Tom Lee, one of the most successful strategists in recent years, notes signs that value stocks and small caps are showing good relative strength since the market lows in February. He believes that the prevailing conventional wisdom of dollar strengthening may be incorrect.
Brian Gilmartin has similar comments about the dollar, suggesting that Q116 may be the trough in the earnings decline.
BlackRock has also turned bullish on U.S. equities.
(Those wishing to explore this idea further can get my free report on why 2016 can be the year of the value investor. Request via info at newarc dot com. We never use your email address for any other purpose).
There is continuing tension among the various market viewpoints. It is both too simple and also unhelpful to turn it all into a game of labels.
Investors must have a fundamental method and stick with it. I track the economy (and especially recession potential) because economic growth drives stronger earnings and higher stock prices.

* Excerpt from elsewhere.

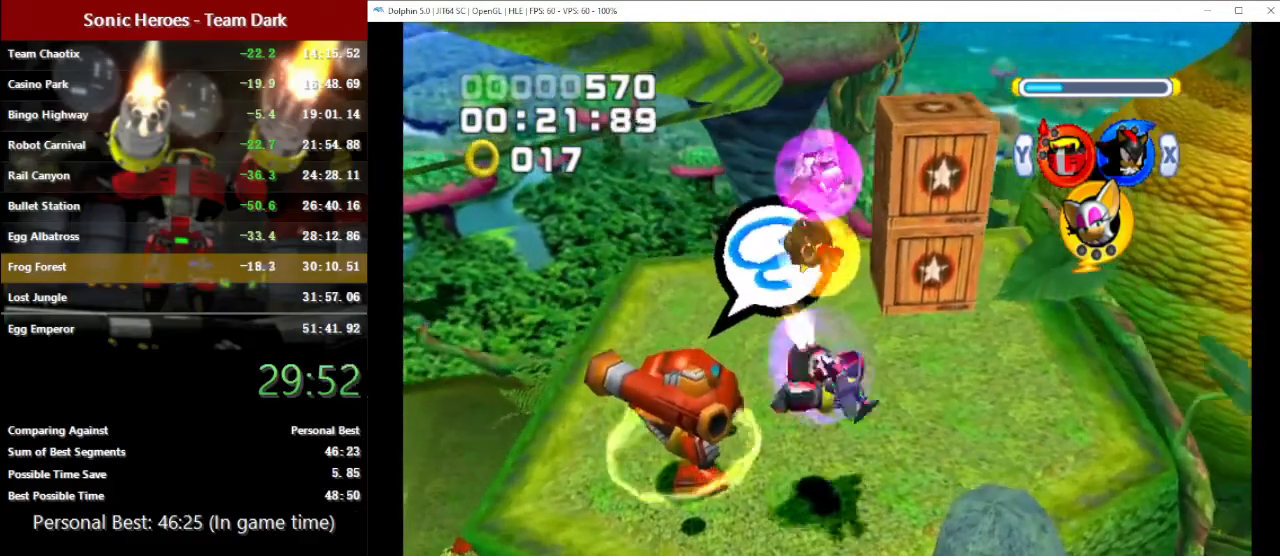
{"dt_ms": 500, "buttons": [], "left_stick": "center", "button_events": [[167, "A", "down"], [233, "A", "up"]]}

Much of the daily news flow is simply noise, distorted further by the simple mental models used by most participants. The three biggest current mistakes are the following:
- Making it all about oil. This viewpoint is sufficiently prevalent that it has created excessive skepticism about economic growth and recession potential.
- Making it all about the Fed. It is fun for most to criticize Fed policy, but not very useful. Most of the actual predictions (hyperinflation, market collapse after the end of QE) have not occurred.
- Making it all about valuation. The most popular methods of market valuation help to keep the average investor scared witless (TM OldProf Euphemism).
Traders have a more difficult challenge. They must guess which of the prevailing, if erroneous, mindsets will dominate on a given day. Good luck with that!